A world-first scientific study has shown that a technique called whole genome sequencing can uncover new diagnoses for rare diseases.

The pilot study involved analysing the genes of 4,660 people from 2,183 families. All of these were early participants in the 100,000 Genomes Project. The Project is led by Genomics England and NHS England. Guy’s and St Thomas’ is one of the sites which has recruited patients.

A person’s genome is all the DNA in their genes, which programme how their body works. Each person’s genome is unique. Genetic diseases are caused by variations in a gene that affects how it works.

Traditionally, it has taken a long time to understand whether a genetic disease might be causing a person’s symptoms. Clinicians have had to identify diseases that might cause those symptoms. They then run tests looking for the gene variants that causes that condition. They then keep doing this, until they find the genetic variant for a particular disease in someone’s genome.

Whole genome sequencing involves using computers to read a person’s entire genome. The computer looks through and identifies all the gene variants in a person’s genome which are known to cause disease. This means that in one test, clinicians can find out if a person has a genetic disease.

This has been made possible by advances in the technology used to read a person’s DNA and in the computer power required to search a whole genome.

The pilot study of the technique was led by Genomics England and Queen Mary University of London and undertaken in partnership with the National Institute for Health Research (NIHR) BioResource.

It found that using whole genome sequencing led to a new diagnosis for 25% of the participants. Of these new diagnoses, 14% were found in regions of the genome that would be missed by other conventional methods.

Many of the participants had gone through years of appointments, without getting any answers. By having their whole genome sequenced, patients received diagnoses that would not have previously been detectable. The pilot study shows that whole genome sequencing can diagnose conditions, save the NHS vital resources and pave the way for other interventions.

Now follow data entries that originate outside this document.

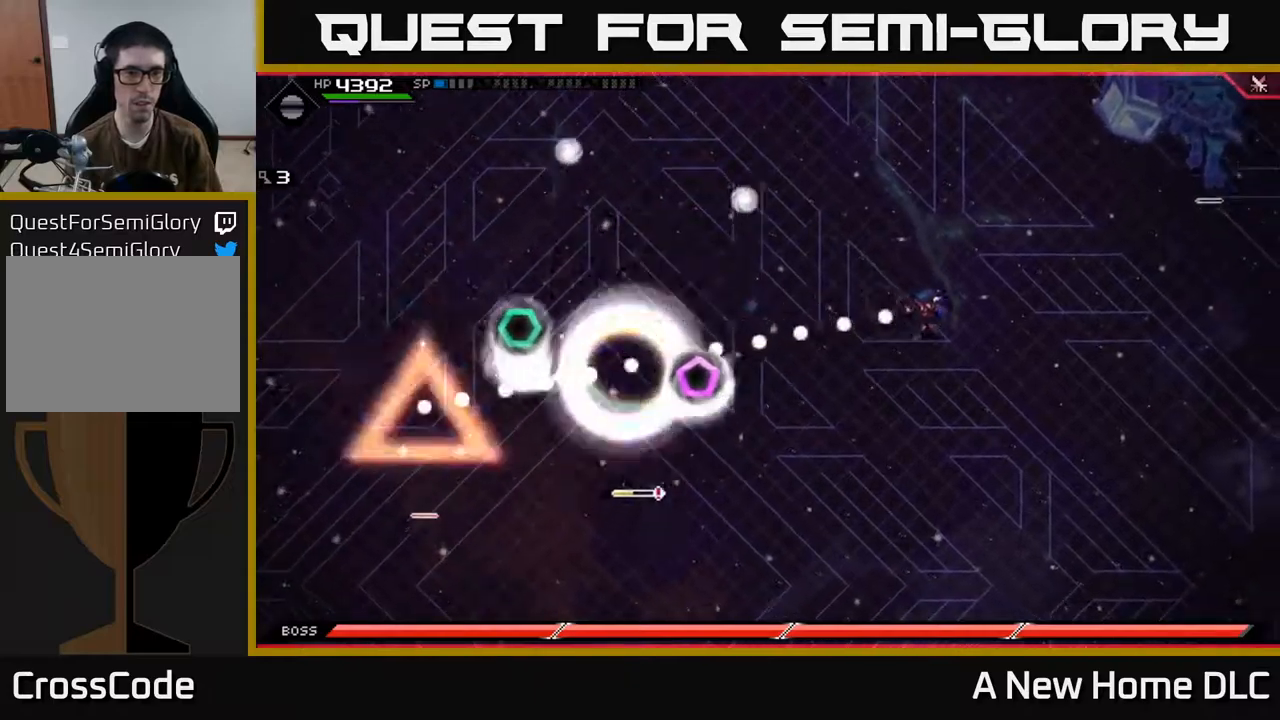
{"dt_ms": 500, "buttons": [], "left_stick": "down", "right_stick": "center", "events": [[50, "R1", "down"], [150, "R1", "up"], [183, "left_stick", "down"], [217, "L1", "down"], [233, "right_stick", "center"], [350, "L1", "up"]]}
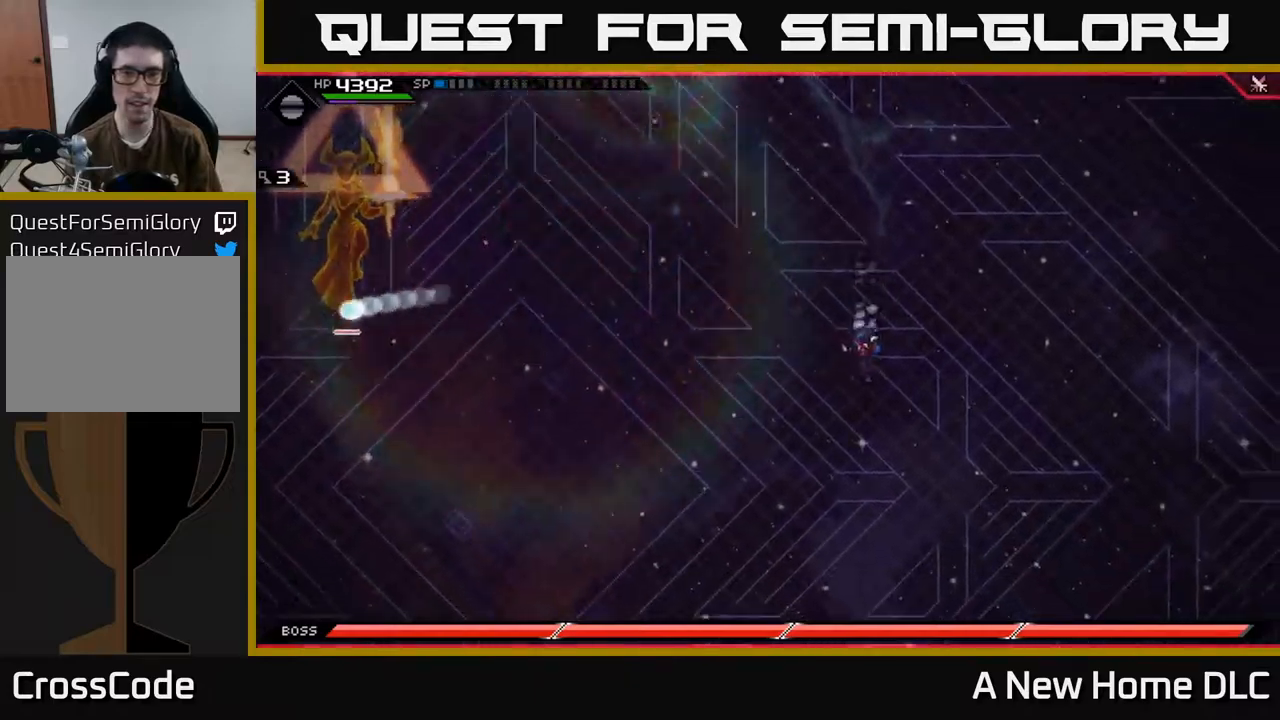
{"dt_ms": 500, "buttons": ["DPAD_UP"], "left_stick": "down", "right_stick": "center", "events": [[500, "DPAD_UP", "down"]]}
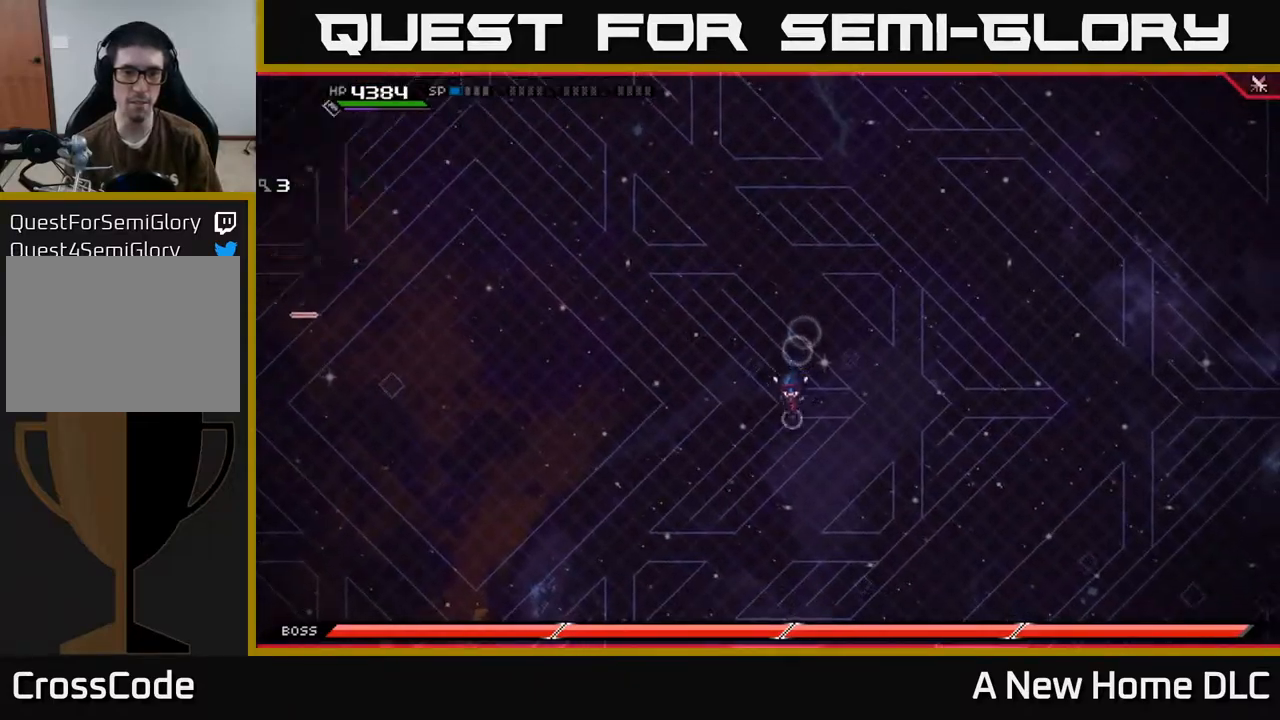
{"dt_ms": 500, "buttons": [], "left_stick": "down-left", "right_stick": "center", "events": [[100, "DPAD_UP", "up"], [467, "left_stick", "down-left"]]}
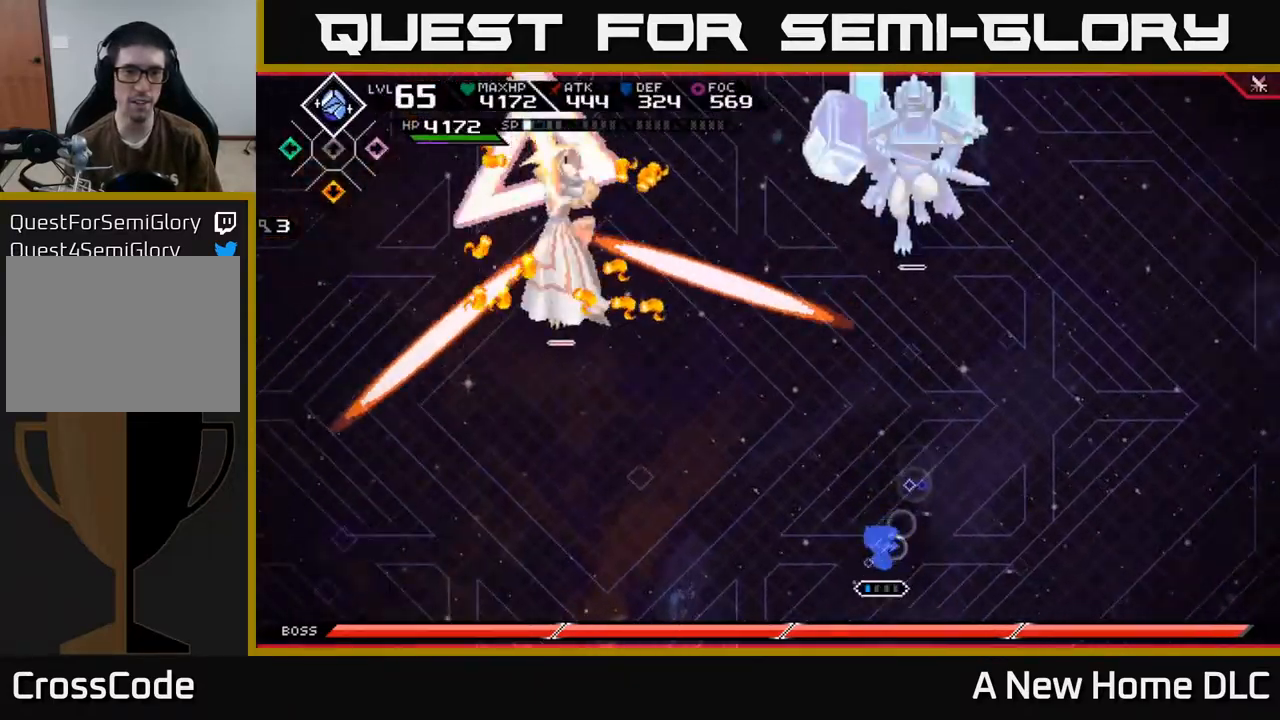
{"dt_ms": 500, "buttons": [], "left_stick": "down", "right_stick": "center", "events": [[400, "left_stick", "down"]]}
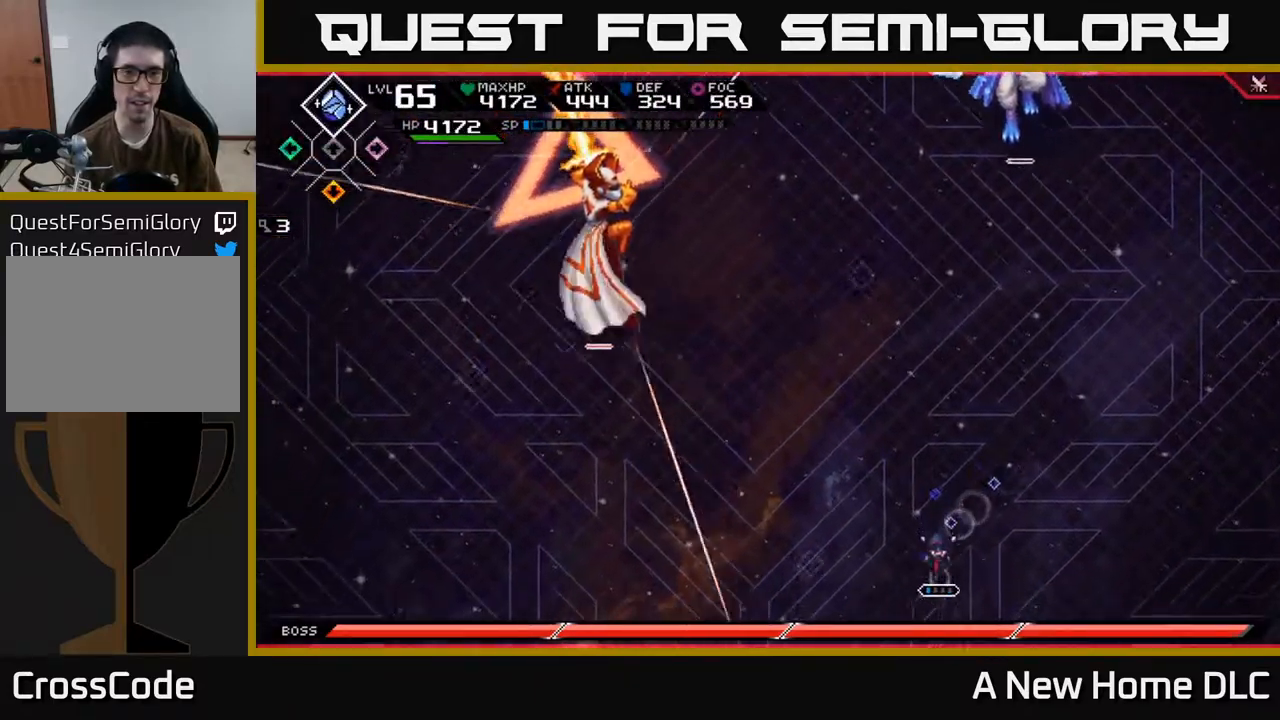
{"dt_ms": 500, "buttons": ["L1"], "left_stick": "up-right", "right_stick": "center", "events": [[100, "left_stick", "right"], [200, "L1", "down"], [217, "left_stick", "up-right"], [333, "L1", "up"], [433, "L1", "down"]]}
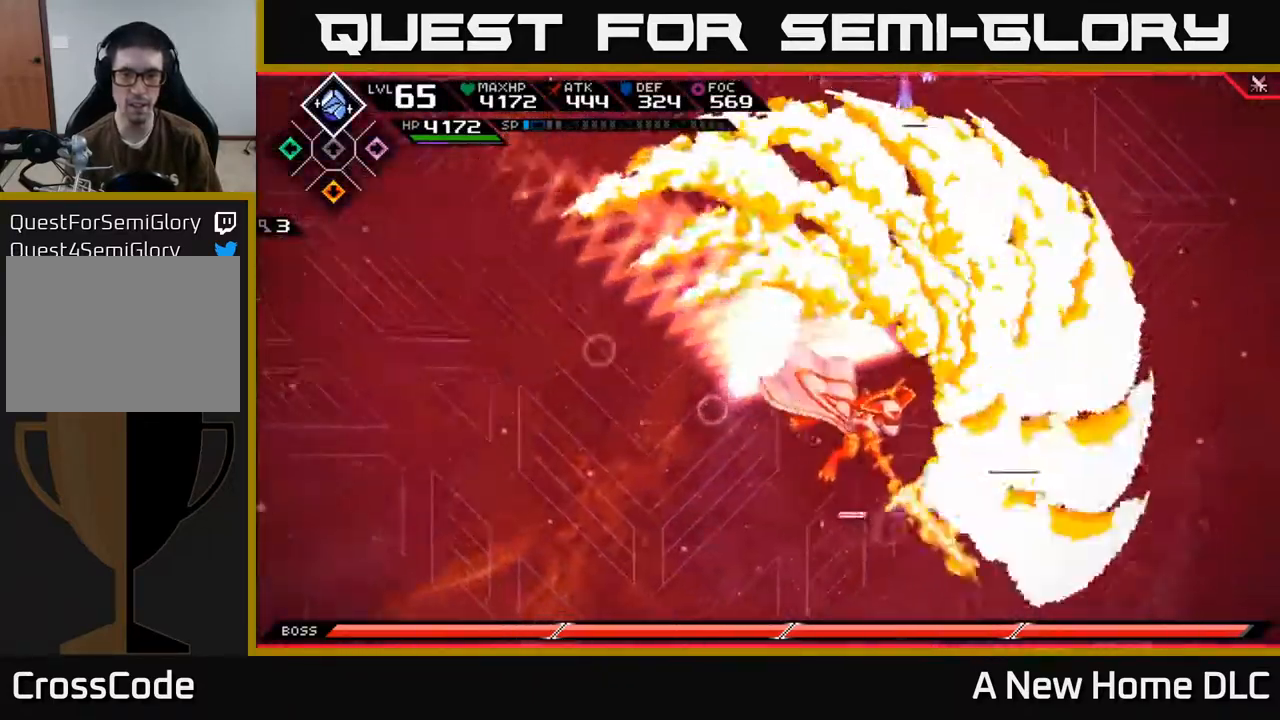
{"dt_ms": 500, "buttons": [], "left_stick": "down", "right_stick": "center", "events": [[33, "left_stick", "up"], [50, "L1", "up"], [350, "left_stick", "down"]]}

For around a quarter of participants, their diagnosis meant they were able to receive more focused clinical care. This included further family screening, changes in diet and other therapies.

The study is the first to analyse the impact of whole genome sequencing for a range of rare diseases in a national healthcare system. The findings support its use in health systems worldwide.

Richard Scott, Chief Medical Officer at Genomics England, said: “Until now, diagnosis of rare diseases has been achieved via trial and error – an approach that’s both costly to the NHS and frustrating for the patient. Improved knowledge of genomics now offers us the ability to radically transform the process. As well as speeding up diagnosis, genomics can be used to predict how well a person will respond to a particular treatment so it can be tailored accordingly. This proof of concept is a significant step towards the goal of precision medicine – a transition that will have a huge impact across the NHS.”

Dr Louise Wood CBE, Director of Science, Research and Evidence at the Department of Health and Social Care and Deputy CEO of the NIHR, said: “This study underpinned the UK’s 100,000 genomes project which went on to provide the evidence base for integration of whole genome sequencing into routine clinical care in the NHS. Rare diseases patients and their carers tell us one of their top priorities is getting a diagnosis. This research showed significant progress can be made in addressing this ask and, in about a quarter of cases, in enabling clinical action to be taken on the basis of the diagnosis.”